Die Dauer der Einnahme hängt vom individuellen Ernährungszustand und dem gesundheitlichen Ziel ab. In vielen Fällen wird Trinknahrung über mehrere Wochen oder Monate verwendet, bis das Gewicht stabil ist und die normale Nahrungsaufnahme wieder ausreicht. Eine regelmäßige Rücksprache mit dem Arzt oder einer Ernährungsfachkraft hilft, die optimale Dauer festzulegen.

Trinknahrung ist grundsätzlich gut verträglich. In Einzelfällen kann es jedoch zu leichten Magenbeschwerden, Völlegefühl oder Durchfall kommen, vor allem, wenn zu viel auf einmal getrunken wird. Es empfiehlt sich, die Portionen über den Tag zu verteilen und langsam zu trinken. Bei anhaltenden Beschwerden sollte ein Arzt konsultiert werden. Mehr zu diesem Thema können Sie in unserem Beitrag "Was kann ich tun, wenn nach Einnahme von Trinknahrung Schwierigkeiten mit der Verdauung auftreten?" lesen.

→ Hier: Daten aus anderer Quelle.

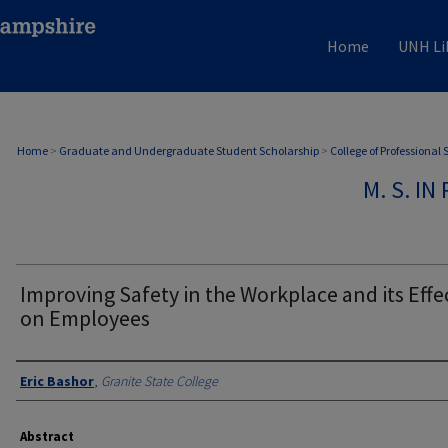
Home
UNH Li
Home
>
Graduate and Undergraduate Student Scholarship
>
College of Professional
M. S. I
Improving Safety in the Workplace and its Effe
on Employees
Authors
Eric Bashor
,
Granite State College
Abstract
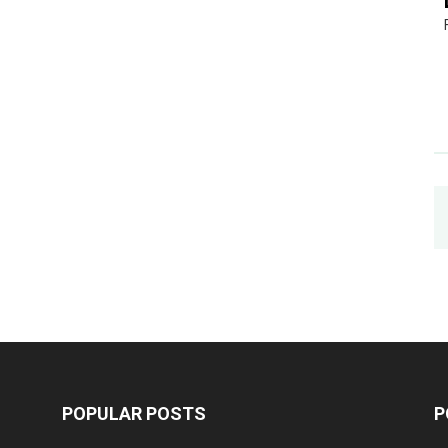
POPULAR POSTS
P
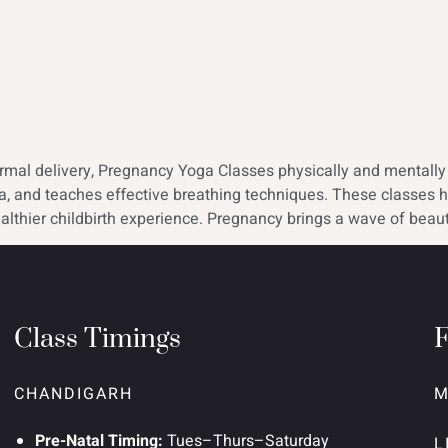
al delivery, Pregnancy Yoga Classes physically and mentally p
mina, and teaches effective breathing techniques. These classe
althier childbirth experience. Pregnancy brings a wave of beauti
Class Timings
CHANDIGARH
M
Pre-Natal Timing:
Tues–Thurs–Saturday
L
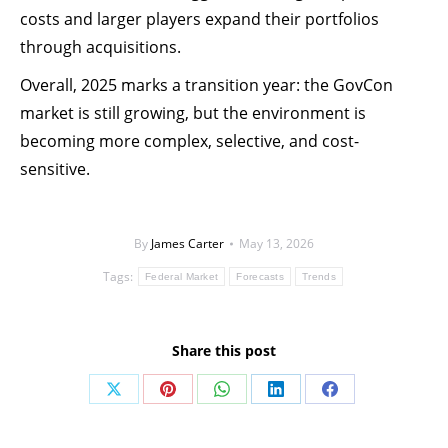
costs and larger players expand their portfolios
through acquisitions.
Overall, 2025 marks a transition year: the GovCon
market is still growing, but the environment is
becoming more complex, selective, and cost-
sensitive.
By
James Carter
May 13, 2026
Tags:
Federal Market
Forecasts
Trends
Share this post
Share
Share
Share
Share
Share
on
on
on
on
on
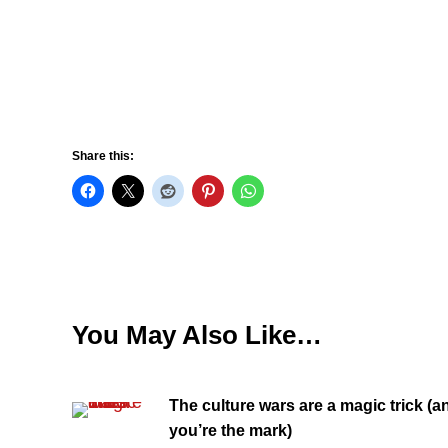
Share this:
You May Also Like…
The culture wars are a magic trick (a
you’re the mark)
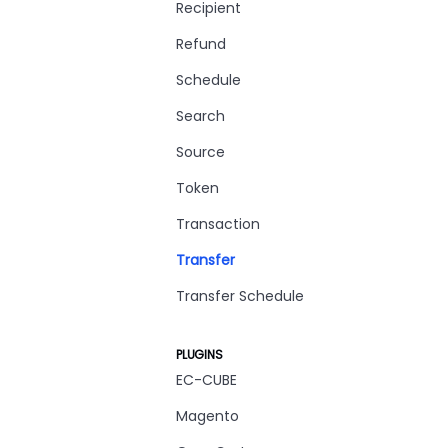
Recipient
Refund
Schedule
Search
Source
Token
Transaction
Transfer
Transfer Schedule
PLUGINS
EC-CUBE
Magento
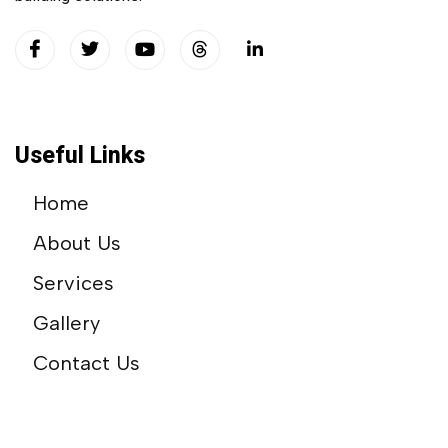
Useful Links
Home
About Us
Services
Gallery
Contact Us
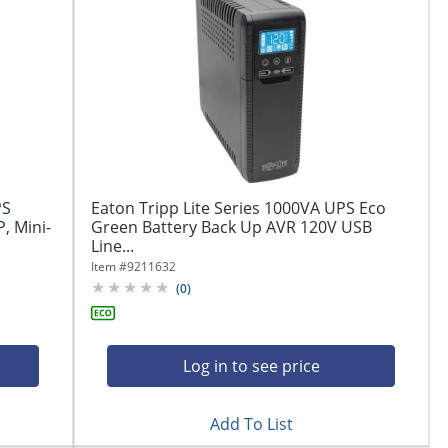
PS
Eaton Tripp Lite Series 1000VA UPS Eco
, Mini-
Green Battery Back Up AVR 120V USB
Line...
Item #
9211632
(
0
)
Log in to see price
Add To List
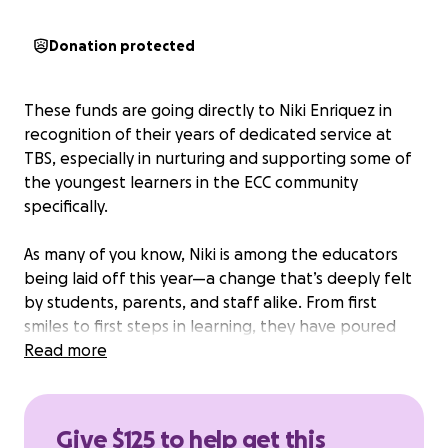
Donation protected
These funds are going directly to Niki Enriquez in
recognition of their years of dedicated service at
TBS, especially in nurturing and supporting some of
the youngest learners in the ECC community
specifically.
As many of you know, Niki is among the educators
being laid off this year—a change that’s deeply felt
by students, parents, and staff alike. From first
smiles to first steps in learning, they have poured
endless care, creativity, and heart into our children’s
Read more
early education. This fundraiser is a small way for our
TBS/ECC families to express our appreciation and
gratitude.
Give $125 to help get this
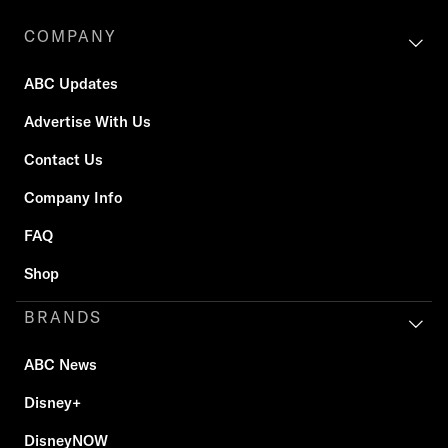
COMPANY
ABC Updates
Advertise With Us
Contact Us
Company Info
FAQ
Shop
BRANDS
ABC News
Disney+
DisneyNOW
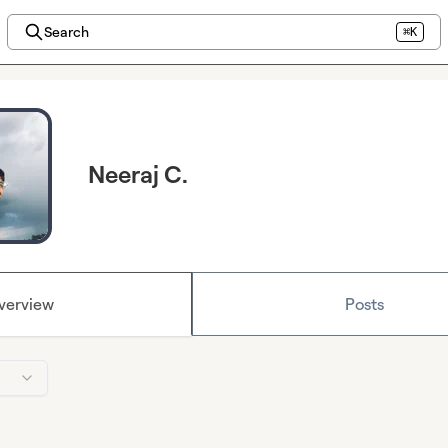
Search
⌘K
Neeraj C.
verview
Posts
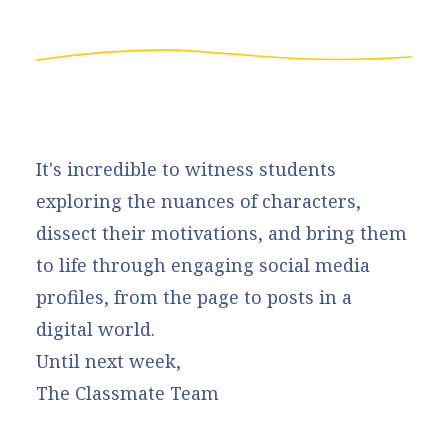
It's incredible to witness students
exploring the nuances of characters,
dissect their motivations, and bring them
to life through engaging social media
profiles, from the page to posts in a
digital world.
Until next week,
The Classmate Team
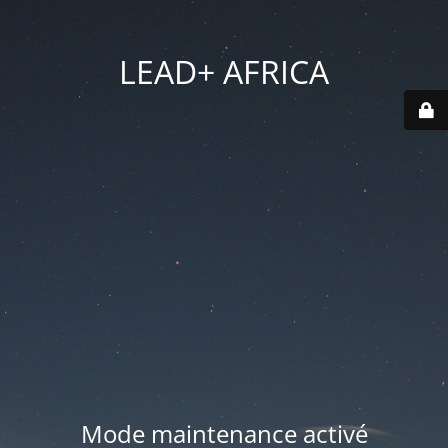
LEAD+ AFRICA
Mode maintenance activé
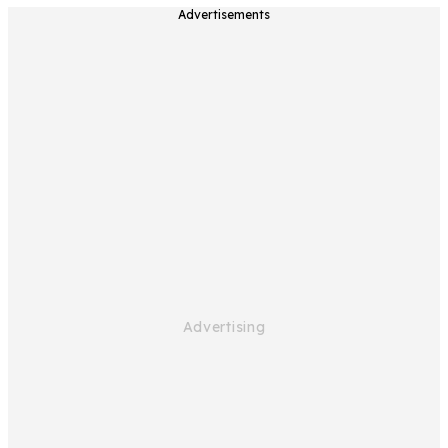
Advertisements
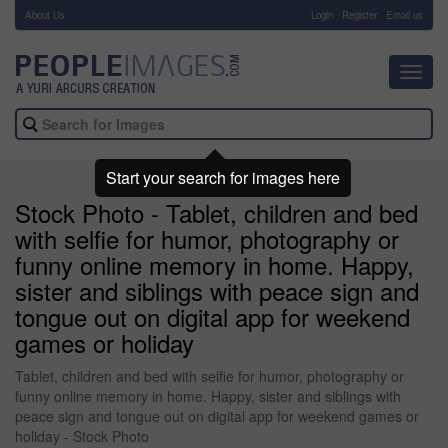
About Us
-
Login
Register
Email us
Toggl
navig
Start your search for images here
Stock Photo - Tablet, children and bed
with selfie for humor, photography or
funny online memory in home. Happy,
sister and siblings with peace sign and
tongue out on digital app for weekend
games or holiday
Tablet, children and bed with selfie for humor, photography or
funny online memory in home. Happy, sister and siblings with
peace sign and tongue out on digital app for weekend games or
holiday - Stock Photo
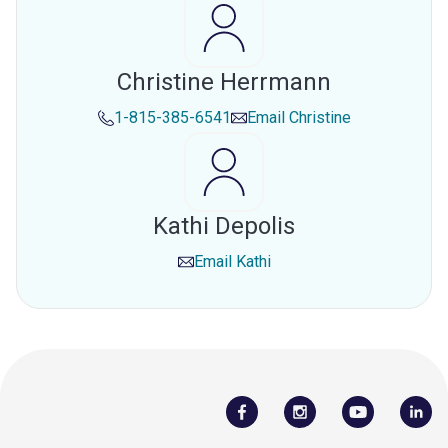
Christine Herrmann
1-815-385-6541
Email
Christine
Kathi Depolis
Email
Kathi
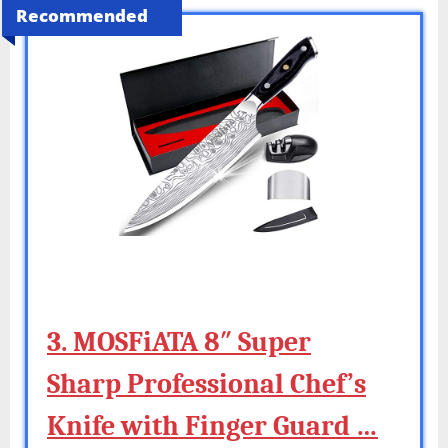
Recommended
3. MOSFiATA 8″ Super
Sharp Professional Chef’s
Knife with Finger Guard …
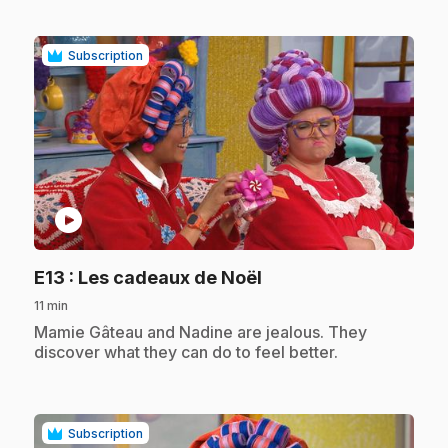
Subscription
play_circle
.
E13
: Les cadeaux de Noël
11 min
.
Mamie Gâteau and Nadine are jealous. They
discover what they can do to feel better.
Subscription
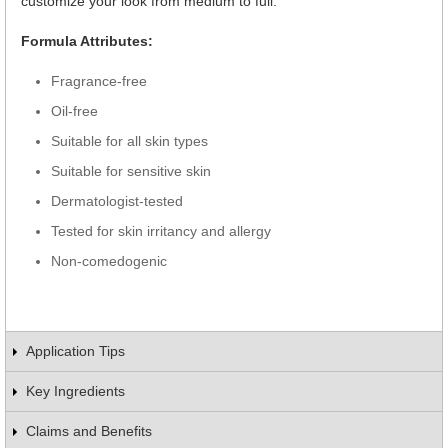
customize your look from medium to full.
Formula Attributes:
Fragrance-free
Oil-free
Suitable for all skin types
Suitable for sensitive skin
Dermatologist-tested
Tested for skin irritancy and allergy
Non-comedogenic
Application Tips
Key Ingredients
Claims and Benefits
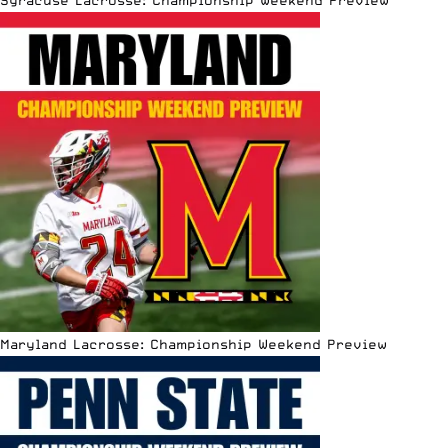
Maryland Lacrosse: Championship Weekend Preview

Ja, Trinknahrung ist rezeptfrei in unserem Online-Shop unter www.consu-med.de/trinknahrung-sondenkost erhältlich. Bei medizinisch notwendiger Anwendung ist es jedoch ratsam, vorher Rücksprache mit einem Arzt oder Ernährungsberater zu halten, um das passende Produkt und die richtige Dosierung zu wählen.

Ja, in vielen Fällen übernehmen Krankenkassen die Kosten für Trinknahrung, wenn eine medizinisch begründete Mangelernährung vorliegt und ein Arzt sie verordnet hat. Welche Voraussetzungen im Detail gelten, erfahren Sie in unserem Ratgeber zur Kostenübernahme von Trinknahrung.

Bewährte Marken sind zum Beispiel Fresubin, Fortimel, Resource oder Ensure. Sie bieten verschiedene Varianten an, die sich in Geschmack, Energiegehalt und Zusammensetzung unterscheiden. Welche Marke am besten geeignet ist, hängt von Ihren individuellen Bedürfnissen ab.